Nel 2010 viene data l’autorizzazione di aprire la tomba di Renatino, ma all’interno trovano solo la salma.
Nel maggio 2012 il procuratore della famiglia Orlandi decide di andare personalmente al Vaticano dove apprende della disponibilità a collaborare indicando alcuni nominativi di persone coinvolte nel rapimento di Emanuela. ti Ciò dimostra che qualcuno al Vaticano sapeva.
Il 6 maggio 2012 il caso viene archiviato nuovamente.

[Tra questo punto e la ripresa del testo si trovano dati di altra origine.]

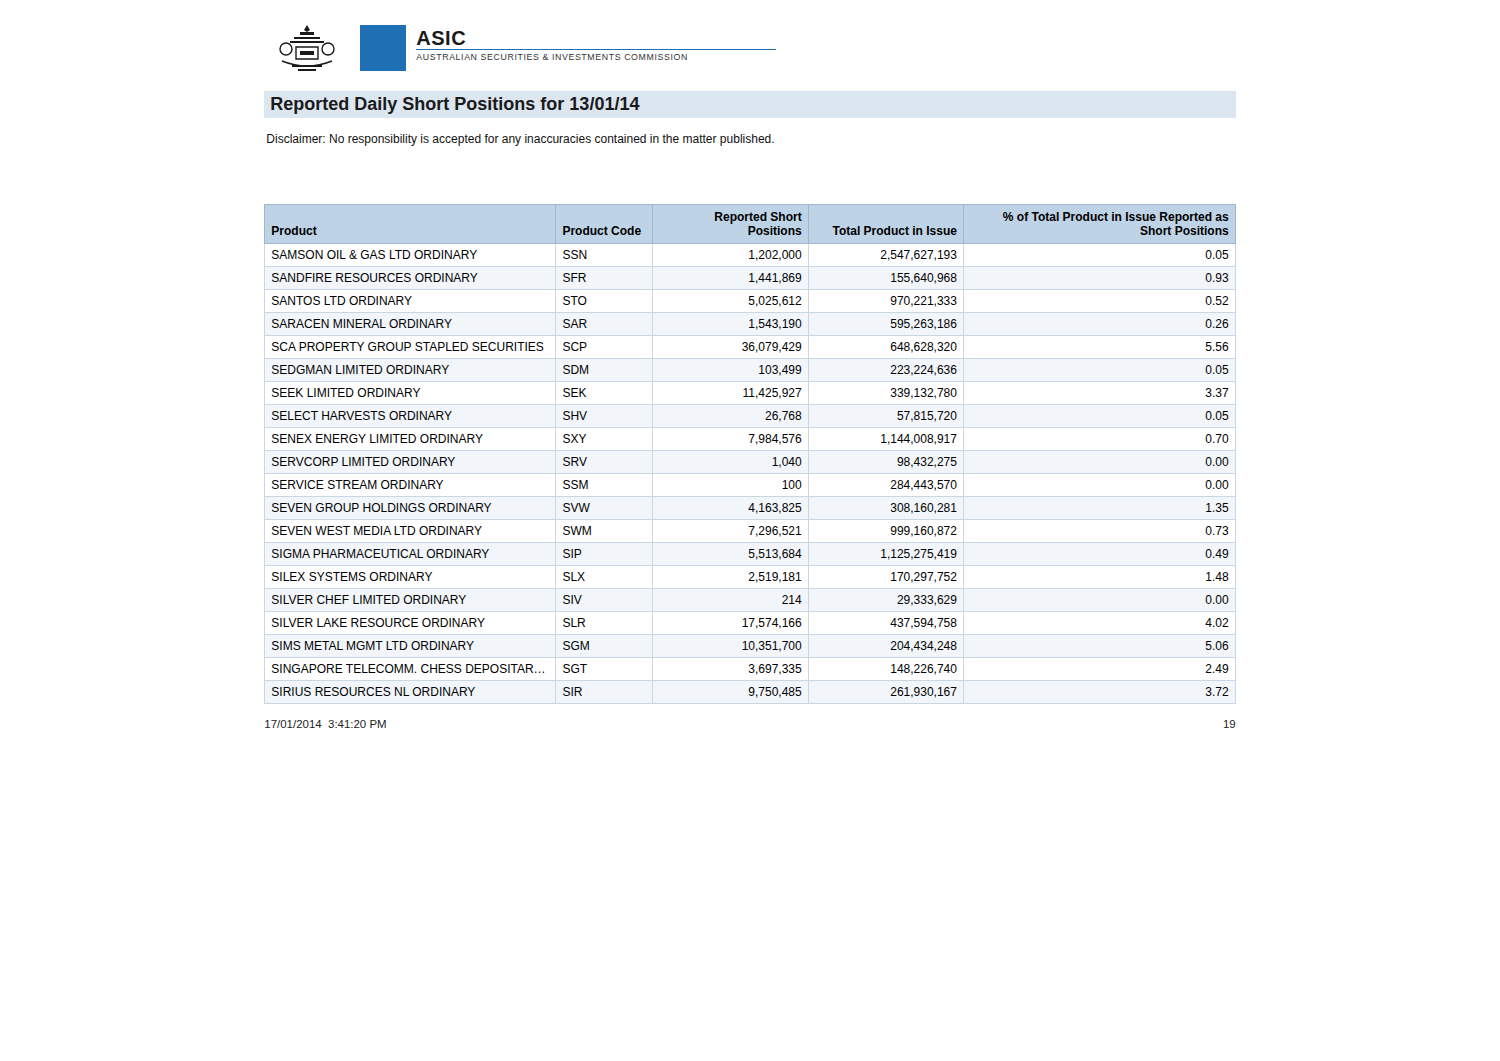ASIC
Australian Securities & Investments Commission
Reported Daily Short Positions for 13/01/14
Disclaimer: No responsibility is accepted for any inaccuracies contained in the matter published.
| Product | Product Code | Reported Short Positions | Total Product in Issue | % of Total Product in Issue Reported as Short Positions |
| --- | --- | --- | --- | --- |
| SAMSON OIL & GAS LTD ORDINARY | SSN | 1,202,000 | 2,547,627,193 | 0.05 |
| SANDFIRE RESOURCES ORDINARY | SFR | 1,441,869 | 155,640,968 | 0.93 |
| SANTOS LTD ORDINARY | STO | 5,025,612 | 970,221,333 | 0.52 |
| SARACEN MINERAL ORDINARY | SAR | 1,543,190 | 595,263,186 | 0.26 |
| SCA PROPERTY GROUP STAPLED SECURITIES | SCP | 36,079,429 | 648,628,320 | 5.56 |
| SEDGMAN LIMITED ORDINARY | SDM | 103,499 | 223,224,636 | 0.05 |
| SEEK LIMITED ORDINARY | SEK | 11,425,927 | 339,132,780 | 3.37 |
| SELECT HARVESTS ORDINARY | SHV | 26,768 | 57,815,720 | 0.05 |
| SENEX ENERGY LIMITED ORDINARY | SXY | 7,984,576 | 1,144,008,917 | 0.70 |
| SERVCORP LIMITED ORDINARY | SRV | 1,040 | 98,432,275 | 0.00 |
| SERVICE STREAM ORDINARY | SSM | 100 | 284,443,570 | 0.00 |
| SEVEN GROUP HOLDINGS ORDINARY | SVW | 4,163,825 | 308,160,281 | 1.35 |
| SEVEN WEST MEDIA LTD ORDINARY | SWM | 7,296,521 | 999,160,872 | 0.73 |
| SIGMA PHARMACEUTICAL ORDINARY | SIP | 5,513,684 | 1,125,275,419 | 0.49 |
| SILEX SYSTEMS ORDINARY | SLX | 2,519,181 | 170,297,752 | 1.48 |
| SILVER CHEF LIMITED ORDINARY | SIV | 214 | 29,333,629 | 0.00 |
| SILVER LAKE RESOURCE ORDINARY | SLR | 17,574,166 | 437,594,758 | 4.02 |
| SIMS METAL MGMT LTD ORDINARY | SGM | 10,351,700 | 204,434,248 | 5.06 |
| SINGAPORE TELECOMM. CHESS DEPOSITARY INT | SGT | 3,697,335 | 148,226,740 | 2.49 |
| SIRIUS RESOURCES NL ORDINARY | SIR | 9,750,485 | 261,930,167 | 3.72 |
17/01/2014 3:41:20 PM 19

Ma gli inquirenti percorrono una terza pista: il Vaticano. Scoprono che Emanuela prima della sua scomparsa aveva confidato ad una sua amica che era stata adescata da una persona molto vicina al Papa.. Il Cardinale Oddis si fa avanti e racconta che, in realtà, Emanuela la sera della sua scomparsa Emanuela era tornata a casa, quindi non era scomparsa dalla sua scuola di musica. Una volta rientrata in Vaticano, Emanuela era uscita nuovamente in macchina insieme ad un uomo. Secondo il Cardinale, Emanuela era stata coinvolta in una serie di festini a sfondo satanico proprio nel Vaticano e, quindi, l’escamotage del volantinaggio era solo un modo per “pescare” ragazze e ragazzi e portarli in questi ambienti. Dunque il fratello di Emanuela pensa che quelle urla di dolore di sua sorella che aveva sentito dall’Americano fossero collegate a questo. Pietro allora riascolta la registrazione e si rende conto che era stata modificata. In tutto ciò, però, la Chiesa non collabora, quindi non si sono potute svolgere delle indagini.
Il 18 settembre del 2017 ci fu una svolta: venne scassinata una cassaforte del Vaticano. All’interno c’erano diversi documenti riservati tra cui cinque fogli riguardanti Emanuela. Su questo documento c’erano spese che il Vaticano aveva sostenuto per allontanare Emanuela e spese di mantenimento per tutti quegli anni. Ma subito il documento viene dichiarato falso, anche se rimane il sospetto che non lo sia. Tra le spese ce n’era una che riguardava il rimpatrio di una salma. Questo fa pensare che il corpo di Emanuela sia sempre stato all’interno del Vaticano. Nel 2018 l’avvocato della famiglia Orlandi riceve una busta anonima in cuic’è la foto di una statua di un angelo che guarda verso il basso e un foglietto con sopra scritto: “ Se vuoi trovare il corpo di Emanuela, devi cercare dove guarda l’angelo”. Dunque vanno a vedere nel cimitero teutonico e fanno istanza al Segretario di Stato per poter aprire due tombe verso cui l’angelo guardava. Il Segretario accetta. Vengono quindi aperte le due tombe che appartenevano a due principesse. Ma appena aprono non trovano una bara, ma della terra. Scavano fino a quando trovano una lastra che, purtroppo, era vuota. Infilano una asticella per capire quanto fosse profondo: 3 metri. Dunque scendono là sotto ma non trovano niente. Le due tombe sono vuote. Decidono comunque di continuare a scavare, trovando due botole in cui vengono rinvenute 26 sacchi di ossa. Ossa che non sono mai state analizzate. Il Vaticano, infatti, si è rifiutato di analizzare le ossa, dicendo, però, che la famiglia Orlandi poteva farlo per via privata (con un costo assurdo).
Ad oggi non si sa a chi appartengono le ossa.
Insomma questo è un caso aperto che non ha alcuna risposta. I membri della famiglia Orlandi credono che Emanuela sia ancora viva e dichiarano che non si fermeranno fino a quando non conosceranno la verità.